Task prompt
Rewrite every line in the entries below as one numbered list, leaving out any blank lines.

_____

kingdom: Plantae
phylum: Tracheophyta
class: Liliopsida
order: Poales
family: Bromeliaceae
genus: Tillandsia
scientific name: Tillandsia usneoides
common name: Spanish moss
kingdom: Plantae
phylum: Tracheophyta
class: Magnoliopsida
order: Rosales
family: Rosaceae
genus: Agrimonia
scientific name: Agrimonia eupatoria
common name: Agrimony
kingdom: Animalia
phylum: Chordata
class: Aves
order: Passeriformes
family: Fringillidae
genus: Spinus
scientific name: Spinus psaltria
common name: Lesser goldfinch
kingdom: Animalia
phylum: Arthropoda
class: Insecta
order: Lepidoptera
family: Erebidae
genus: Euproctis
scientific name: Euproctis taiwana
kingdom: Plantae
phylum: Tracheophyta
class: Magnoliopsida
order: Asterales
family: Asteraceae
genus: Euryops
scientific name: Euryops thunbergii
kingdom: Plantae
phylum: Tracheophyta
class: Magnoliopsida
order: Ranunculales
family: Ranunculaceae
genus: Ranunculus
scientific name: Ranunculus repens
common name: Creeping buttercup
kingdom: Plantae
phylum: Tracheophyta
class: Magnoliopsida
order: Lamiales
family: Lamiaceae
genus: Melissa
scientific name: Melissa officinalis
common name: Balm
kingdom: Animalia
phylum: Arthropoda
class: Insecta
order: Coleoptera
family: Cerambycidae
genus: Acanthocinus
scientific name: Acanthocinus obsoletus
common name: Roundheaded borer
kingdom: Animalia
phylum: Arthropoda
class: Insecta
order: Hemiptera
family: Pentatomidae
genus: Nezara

_____

Answer to this exercise
1. kingdom: Plantae
2. phylum: Tracheophyta
3. class: Liliopsida
4. order: Poales
5. family: Bromeliaceae
6. genus: Tillandsia
7. scientific name: Tillandsia usneoides
8. common name: Spanish moss
9. kingdom: Plantae
10. phylum: Tracheophyta
11. class: Magnoliopsida
12. order: Rosales
13. family: Rosaceae
14. genus: Agrimonia
15. scientific name: Agrimonia eupatoria
16. common name: Agrimony
17. kingdom: Animalia
18. phylum: Chordata
19. class: Aves
20. order: Passeriformes
21. family: Fringillidae
22. genus: Spinus
23. scientific name: Spinus psaltria
24. common name: Lesser goldfinch
25. kingdom: Animalia
26. phylum: Arthropoda
27. class: Insecta
28. order: Lepidoptera
29. family: Erebidae
30. genus: Euproctis
31. scientific name: Euproctis taiwana
32. kingdom: Plantae
33. phylum: Tracheophyta
34. class: Magnoliopsida
35. order: Asterales
36. family: Asteraceae
37. genus: Euryops
38. scientific name: Euryops thunbergii
39. kingdom: Plantae
40. phylum: Tracheophyta
41. class: Magnoliopsida
42. order: Ranunculales
43. family: Ranunculaceae
44. genus: Ranunculus
45. scientific name: Ranunculus repens
46. common name: Creeping buttercup
47. kingdom: Plantae
48. phylum: Tracheophyta
49. class: Magnoliopsida
50. order: Lamiales
51. family: Lamiaceae
52. genus: Melissa
53. scientific name: Melissa officinalis
54. common name: Balm
55. kingdom: Animalia
56. phylum: Arthropoda
57. class: Insecta
58. order: Coleoptera
59. family: Cerambycidae
60. genus: Acanthocinus
61. scientific name: Acanthocinus obsoletus
62. common name: Roundheaded borer
63. kingdom: Animalia
64. phylum: Arthropoda
65. class: Insecta
66. order: Hemiptera
67. family: Pentatomidae
68. genus: Nezara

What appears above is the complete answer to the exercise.